> SOURCE DATA:
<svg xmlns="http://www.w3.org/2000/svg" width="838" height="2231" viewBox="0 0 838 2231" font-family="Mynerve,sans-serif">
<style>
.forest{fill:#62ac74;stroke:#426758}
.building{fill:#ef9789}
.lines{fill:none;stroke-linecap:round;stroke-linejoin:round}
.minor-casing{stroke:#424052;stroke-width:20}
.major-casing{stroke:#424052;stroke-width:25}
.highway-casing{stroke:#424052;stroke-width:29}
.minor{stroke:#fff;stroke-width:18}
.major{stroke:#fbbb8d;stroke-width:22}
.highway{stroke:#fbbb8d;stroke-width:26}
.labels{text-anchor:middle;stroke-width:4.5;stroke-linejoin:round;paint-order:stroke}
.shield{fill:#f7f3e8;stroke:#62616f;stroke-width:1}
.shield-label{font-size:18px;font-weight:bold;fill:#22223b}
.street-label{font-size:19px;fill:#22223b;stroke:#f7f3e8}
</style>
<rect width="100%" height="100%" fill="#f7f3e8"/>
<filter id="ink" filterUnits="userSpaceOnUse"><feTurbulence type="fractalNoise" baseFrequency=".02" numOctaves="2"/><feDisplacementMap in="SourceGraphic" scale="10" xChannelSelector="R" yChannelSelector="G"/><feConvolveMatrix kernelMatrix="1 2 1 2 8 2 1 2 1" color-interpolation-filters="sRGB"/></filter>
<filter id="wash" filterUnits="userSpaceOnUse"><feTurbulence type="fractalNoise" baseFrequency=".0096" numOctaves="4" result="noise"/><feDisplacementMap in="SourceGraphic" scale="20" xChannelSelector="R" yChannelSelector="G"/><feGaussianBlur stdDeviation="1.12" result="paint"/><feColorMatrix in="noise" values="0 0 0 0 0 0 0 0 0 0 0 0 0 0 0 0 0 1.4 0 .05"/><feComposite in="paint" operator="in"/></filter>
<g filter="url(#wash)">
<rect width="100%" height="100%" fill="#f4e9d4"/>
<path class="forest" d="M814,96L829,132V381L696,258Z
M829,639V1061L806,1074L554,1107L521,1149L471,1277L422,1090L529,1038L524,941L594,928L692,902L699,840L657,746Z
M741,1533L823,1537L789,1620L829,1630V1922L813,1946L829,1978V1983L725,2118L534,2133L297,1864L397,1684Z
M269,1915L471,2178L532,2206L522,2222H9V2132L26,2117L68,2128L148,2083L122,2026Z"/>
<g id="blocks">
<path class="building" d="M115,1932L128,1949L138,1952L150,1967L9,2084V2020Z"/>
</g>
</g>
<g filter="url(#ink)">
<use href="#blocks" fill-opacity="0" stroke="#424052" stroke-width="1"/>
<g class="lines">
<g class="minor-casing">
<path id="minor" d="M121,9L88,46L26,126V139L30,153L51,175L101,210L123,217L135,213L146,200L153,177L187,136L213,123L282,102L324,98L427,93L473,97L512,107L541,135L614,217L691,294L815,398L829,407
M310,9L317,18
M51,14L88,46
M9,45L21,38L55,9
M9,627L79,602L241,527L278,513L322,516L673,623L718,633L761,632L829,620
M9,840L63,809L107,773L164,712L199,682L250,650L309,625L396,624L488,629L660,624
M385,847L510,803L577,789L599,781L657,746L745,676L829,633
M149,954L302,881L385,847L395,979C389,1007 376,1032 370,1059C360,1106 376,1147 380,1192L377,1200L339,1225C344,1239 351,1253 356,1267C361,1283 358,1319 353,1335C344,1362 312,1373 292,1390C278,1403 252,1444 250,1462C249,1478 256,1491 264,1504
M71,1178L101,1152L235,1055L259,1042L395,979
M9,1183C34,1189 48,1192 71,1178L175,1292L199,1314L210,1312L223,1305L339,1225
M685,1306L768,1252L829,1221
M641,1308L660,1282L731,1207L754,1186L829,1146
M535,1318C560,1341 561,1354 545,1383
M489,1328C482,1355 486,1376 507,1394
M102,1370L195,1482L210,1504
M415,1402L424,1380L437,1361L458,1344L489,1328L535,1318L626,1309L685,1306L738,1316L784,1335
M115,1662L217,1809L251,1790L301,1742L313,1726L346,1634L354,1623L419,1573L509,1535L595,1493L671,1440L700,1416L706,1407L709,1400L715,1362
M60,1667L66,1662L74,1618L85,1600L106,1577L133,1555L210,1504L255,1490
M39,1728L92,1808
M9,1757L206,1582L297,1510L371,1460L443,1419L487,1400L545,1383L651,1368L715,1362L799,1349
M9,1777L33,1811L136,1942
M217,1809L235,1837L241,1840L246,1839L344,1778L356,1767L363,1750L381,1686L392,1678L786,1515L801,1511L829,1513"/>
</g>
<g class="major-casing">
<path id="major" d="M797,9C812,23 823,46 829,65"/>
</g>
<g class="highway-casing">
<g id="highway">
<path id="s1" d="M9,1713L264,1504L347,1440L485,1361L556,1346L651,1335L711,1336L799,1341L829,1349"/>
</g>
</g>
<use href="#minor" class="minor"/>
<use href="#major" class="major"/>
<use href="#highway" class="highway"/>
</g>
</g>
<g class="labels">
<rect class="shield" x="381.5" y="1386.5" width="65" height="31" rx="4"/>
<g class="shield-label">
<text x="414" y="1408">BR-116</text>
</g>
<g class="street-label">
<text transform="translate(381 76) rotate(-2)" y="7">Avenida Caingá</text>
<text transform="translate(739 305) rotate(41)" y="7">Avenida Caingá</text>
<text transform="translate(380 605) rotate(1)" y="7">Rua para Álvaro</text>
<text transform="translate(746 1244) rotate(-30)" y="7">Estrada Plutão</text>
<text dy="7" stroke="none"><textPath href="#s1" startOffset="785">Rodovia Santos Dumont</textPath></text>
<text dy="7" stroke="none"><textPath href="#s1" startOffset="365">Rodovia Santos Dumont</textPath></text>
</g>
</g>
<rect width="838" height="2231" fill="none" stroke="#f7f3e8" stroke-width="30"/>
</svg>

> ASSIGNMENT:
The response must reproduce the whole listing exactly.

> RESULT OF THE EXERCISE:
<svg xmlns="http://www.w3.org/2000/svg" width="838" height="2231" viewBox="0 0 838 2231" font-family="Mynerve,sans-serif">
<style>
.forest{fill:#62ac74;stroke:#426758}
.building{fill:#ef9789}
.lines{fill:none;stroke-linecap:round;stroke-linejoin:round}
.minor-casing{stroke:#424052;stroke-width:20}
.major-casing{stroke:#424052;stroke-width:25}
.highway-casing{stroke:#424052;stroke-width:29}
.minor{stroke:#fff;stroke-width:18}
.major{stroke:#fbbb8d;stroke-width:22}
.highway{stroke:#fbbb8d;stroke-width:26}
.labels{text-anchor:middle;stroke-width:4.5;stroke-linejoin:round;paint-order:stroke}
.shield{fill:#f7f3e8;stroke:#62616f;stroke-width:1}
.shield-label{font-size:18px;font-weight:bold;fill:#22223b}
.street-label{font-size:19px;fill:#22223b;stroke:#f7f3e8}
</style>
<rect width="100%" height="100%" fill="#f7f3e8"/>
<filter id="ink" filterUnits="userSpaceOnUse"><feTurbulence type="fractalNoise" baseFrequency=".02" numOctaves="2"/><feDisplacementMap in="SourceGraphic" scale="10" xChannelSelector="R" yChannelSelector="G"/><feConvolveMatrix kernelMatrix="1 2 1 2 8 2 1 2 1" color-interpolation-filters="sRGB"/></filter>
<filter id="wash" filterUnits="userSpaceOnUse"><feTurbulence type="fractalNoise" baseFrequency=".0096" numOctaves="4" result="noise"/><feDisplacementMap in="SourceGraphic" scale="20" xChannelSelector="R" yChannelSelector="G"/><feGaussianBlur stdDeviation="1.12" result="paint"/><feColorMatrix in="noise" values="0 0 0 0 0 0 0 0 0 0 0 0 0 0 0 0 0 1.4 0 .05"/><feComposite in="paint" operator="in"/></filter>
<g filter="url(#wash)">
<rect width="100%" height="100%" fill="#f4e9d4"/>
<path class="forest" d="M814,96L829,132V381L696,258Z
M829,639V1061L806,1074L554,1107L521,1149L471,1277L422,1090L529,1038L524,941L594,928L692,902L699,840L657,746Z
M741,1533L823,1537L789,1620L829,1630V1922L813,1946L829,1978V1983L725,2118L534,2133L297,1864L397,1684Z
M269,1915L471,2178L532,2206L522,2222H9V2132L26,2117L68,2128L148,2083L122,2026Z"/>
<g id="blocks">
<path class="building" d="M115,1932L128,1949L138,1952L150,1967L9,2084V2020Z"/>
</g>
</g>
<g filter="url(#ink)">
<use href="#blocks" fill-opacity="0" stroke="#424052" stroke-width="1"/>
<g class="lines">
<g class="minor-casing">
<path id="minor" d="M121,9L88,46L26,126V139L30,153L51,175L101,210L123,217L135,213L146,200L153,177L187,136L213,123L282,102L324,98L427,93L473,97L512,107L541,135L614,217L691,294L815,398L829,407
M310,9L317,18
M51,14L88,46
M9,45L21,38L55,9
M9,627L79,602L241,527L278,513L322,516L673,623L718,633L761,632L829,620
M9,840L63,809L107,773L164,712L199,682L250,650L309,625L396,624L488,629L660,624
M385,847L510,803L577,789L599,781L657,746L745,676L829,633
M149,954L302,881L385,847L395,979C389,1007 376,1032 370,1059C360,1106 376,1147 380,1192L377,1200L339,1225C344,1239 351,1253 356,1267C361,1283 358,1319 353,1335C344,1362 312,1373 292,1390C278,1403 252,1444 250,1462C249,1478 256,1491 264,1504
M71,1178L101,1152L235,1055L259,1042L395,979
M9,1183C34,1189 48,1192 71,1178L175,1292L199,1314L210,1312L223,1305L339,1225
M685,1306L768,1252L829,1221
M641,1308L660,1282L731,1207L754,1186L829,1146
M535,1318C560,1341 561,1354 545,1383
M489,1328C482,1355 486,1376 507,1394
M102,1370L195,1482L210,1504
M415,1402L424,1380L437,1361L458,1344L489,1328L535,1318L626,1309L685,1306L738,1316L784,1335
M115,1662L217,1809L251,1790L301,1742L313,1726L346,1634L354,1623L419,1573L509,1535L595,1493L671,1440L700,1416L706,1407L709,1400L715,1362
M60,1667L66,1662L74,1618L85,1600L106,1577L133,1555L210,1504L255,1490
M39,1728L92,1808
M9,1757L206,1582L297,1510L371,1460L443,1419L487,1400L545,1383L651,1368L715,1362L799,1349
M9,1777L33,1811L136,1942
M217,1809L235,1837L241,1840L246,1839L344,1778L356,1767L363,1750L381,1686L392,1678L786,1515L801,1511L829,1513"/>
</g>
<g class="major-casing">
<path id="major" d="M797,9C812,23 823,46 829,65"/>
</g>
<g class="highway-casing">
<g id="highway">
<path id="s1" d="M9,1713L264,1504L347,1440L485,1361L556,1346L651,1335L711,1336L799,1341L829,1349"/>
</g>
</g>
<use href="#minor" class="minor"/>
<use href="#major" class="major"/>
<use href="#highway" class="highway"/>
</g>
</g>
<g class="labels">
<rect class="shield" x="381.5" y="1386.5" width="65" height="31" rx="4"/>
<g class="shield-label">
<text x="414" y="1408">BR-116</text>
</g>
<g class="street-label">
<text transform="translate(381 76) rotate(-2)" y="7">Avenida Caingá</text>
<text transform="translate(739 305) rotate(41)" y="7">Avenida Caingá</text>
<text transform="translate(380 605) rotate(1)" y="7">Rua para Álvaro</text>
<text transform="translate(746 1244) rotate(-30)" y="7">Estrada Plutão</text>
<text dy="7" stroke="none"><textPath href="#s1" startOffset="785">Rodovia Santos Dumont</textPath></text>
<text dy="7" stroke="none"><textPath href="#s1" startOffset="365">Rodovia Santos Dumont</textPath></text>
</g>
</g>
<rect width="838" height="2231" fill="none" stroke="#f7f3e8" stroke-width="30"/>
</svg>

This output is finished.